### Work item
Reproduce the entries below with "R_Squared" renamed to "Coefficient of Determination" wherever it occurs. Leave everything else unchanged.

### Given data

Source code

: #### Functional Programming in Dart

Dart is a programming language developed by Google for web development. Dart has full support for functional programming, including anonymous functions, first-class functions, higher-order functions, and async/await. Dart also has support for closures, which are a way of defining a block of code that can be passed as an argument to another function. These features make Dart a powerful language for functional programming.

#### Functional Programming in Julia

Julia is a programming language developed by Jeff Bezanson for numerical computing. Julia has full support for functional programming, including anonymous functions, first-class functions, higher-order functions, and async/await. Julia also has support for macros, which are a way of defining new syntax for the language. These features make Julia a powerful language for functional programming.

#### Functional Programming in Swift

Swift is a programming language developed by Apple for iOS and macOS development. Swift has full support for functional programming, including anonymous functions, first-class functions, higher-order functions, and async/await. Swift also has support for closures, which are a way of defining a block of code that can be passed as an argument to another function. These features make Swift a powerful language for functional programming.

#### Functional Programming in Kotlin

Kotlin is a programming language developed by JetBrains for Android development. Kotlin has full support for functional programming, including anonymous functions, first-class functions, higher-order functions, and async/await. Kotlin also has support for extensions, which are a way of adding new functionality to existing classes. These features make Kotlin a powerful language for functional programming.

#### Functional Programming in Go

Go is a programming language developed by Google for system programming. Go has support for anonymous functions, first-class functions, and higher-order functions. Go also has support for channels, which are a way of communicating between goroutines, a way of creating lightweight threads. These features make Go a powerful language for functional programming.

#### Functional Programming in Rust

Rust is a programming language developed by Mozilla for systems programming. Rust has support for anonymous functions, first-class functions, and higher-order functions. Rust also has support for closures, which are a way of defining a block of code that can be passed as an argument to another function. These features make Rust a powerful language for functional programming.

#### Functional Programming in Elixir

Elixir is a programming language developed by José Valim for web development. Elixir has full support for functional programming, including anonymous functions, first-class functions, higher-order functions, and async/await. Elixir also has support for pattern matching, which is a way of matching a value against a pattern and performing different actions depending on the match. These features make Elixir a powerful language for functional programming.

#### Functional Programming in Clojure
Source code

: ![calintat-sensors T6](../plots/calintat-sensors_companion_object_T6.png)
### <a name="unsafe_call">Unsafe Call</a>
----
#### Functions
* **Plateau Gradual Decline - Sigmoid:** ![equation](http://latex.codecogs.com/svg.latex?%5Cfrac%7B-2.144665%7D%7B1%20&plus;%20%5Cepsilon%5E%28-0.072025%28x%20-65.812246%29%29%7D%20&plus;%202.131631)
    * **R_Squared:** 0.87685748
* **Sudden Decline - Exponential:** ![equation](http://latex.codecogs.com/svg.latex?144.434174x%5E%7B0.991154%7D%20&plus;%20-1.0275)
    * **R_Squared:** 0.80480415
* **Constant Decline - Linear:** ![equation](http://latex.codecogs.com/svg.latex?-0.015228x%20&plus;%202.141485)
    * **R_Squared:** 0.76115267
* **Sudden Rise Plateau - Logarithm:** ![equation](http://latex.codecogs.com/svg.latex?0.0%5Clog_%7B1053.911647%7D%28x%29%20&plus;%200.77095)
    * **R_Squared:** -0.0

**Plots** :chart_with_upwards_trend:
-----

### Task response
Source code

: #### Functional Programming in Dart

Dart is a programming language developed by Google for web development. Dart has full support for functional programming, including anonymous functions, first-class functions, higher-order functions, and async/await. Dart also has support for closures, which are a way of defining a block of code that can be passed as an argument to another function. These features make Dart a powerful language for functional programming.

#### Functional Programming in Julia

Julia is a programming language developed by Jeff Bezanson for numerical computing. Julia has full support for functional programming, including anonymous functions, first-class functions, higher-order functions, and async/await. Julia also has support for macros, which are a way of defining new syntax for the language. These features make Julia a powerful language for functional programming.

#### Functional Programming in Swift

Swift is a programming language developed by Apple for iOS and macOS development. Swift has full support for functional programming, including anonymous functions, first-class functions, higher-order functions, and async/await. Swift also has support for closures, which are a way of defining a block of code that can be passed as an argument to another function. These features make Swift a powerful language for functional programming.

#### Functional Programming in Kotlin

Kotlin is a programming language developed by JetBrains for Android development. Kotlin has full support for functional programming, including anonymous functions, first-class functions, higher-order functions, and async/await. Kotlin also has support for extensions, which are a way of adding new functionality to existing classes. These features make Kotlin a powerful language for functional programming.

#### Functional Programming in Go

Go is a programming language developed by Google for system programming. Go has support for anonymous functions, first-class functions, and higher-order functions. Go also has support for channels, which are a way of communicating between goroutines, a way of creating lightweight threads. These features make Go a powerful language for functional programming.

#### Functional Programming in Rust

Rust is a programming language developed by Mozilla for systems programming. Rust has support for anonymous functions, first-class functions, and higher-order functions. Rust also has support for closures, which are a way of defining a block of code that can be passed as an argument to another function. These features make Rust a powerful language for functional programming.

#### Functional Programming in Elixir

Elixir is a programming language developed by José Valim for web development. Elixir has full support for functional programming, including anonymous functions, first-class functions, higher-order functions, and async/await. Elixir also has support for pattern matching, which is a way of matching a value against a pattern and performing different actions depending on the match. These features make Elixir a powerful language for functional programming.

#### Functional Programming in Clojure
Source code

: ![calintat-sensors T6](../plots/calintat-sensors_companion_object_T6.png)
### <a name="unsafe_call">Unsafe Call</a>
----
#### Functions
* **Plateau Gradual Decline - Sigmoid:** ![equation](http://latex.codecogs.com/svg.latex?%5Cfrac%7B-2.144665%7D%7B1%20&plus;%20%5Cepsilon%5E%28-0.072025%28x%20-65.812246%29%29%7D%20&plus;%202.131631)
    * **Coefficient of Determination:** 0.87685748
* **Sudden Decline - Exponential:** ![equation](http://latex.codecogs.com/svg.latex?144.434174x%5E%7B0.991154%7D%20&plus;%20-1.0275)
    * **Coefficient of Determination:** 0.80480415
* **Constant Decline - Linear:** ![equation](http://latex.codecogs.com/svg.latex?-0.015228x%20&plus;%202.141485)
    * **Coefficient of Determination:** 0.76115267
* **Sudden Rise Plateau - Logarithm:** ![equation](http://latex.codecogs.com/svg.latex?0.0%5Clog_%7B1053.911647%7D%28x%29%20&plus;%200.77095)
    * **Coefficient of Determination:** -0.0

**Plots** :chart_with_upwards_trend:
-----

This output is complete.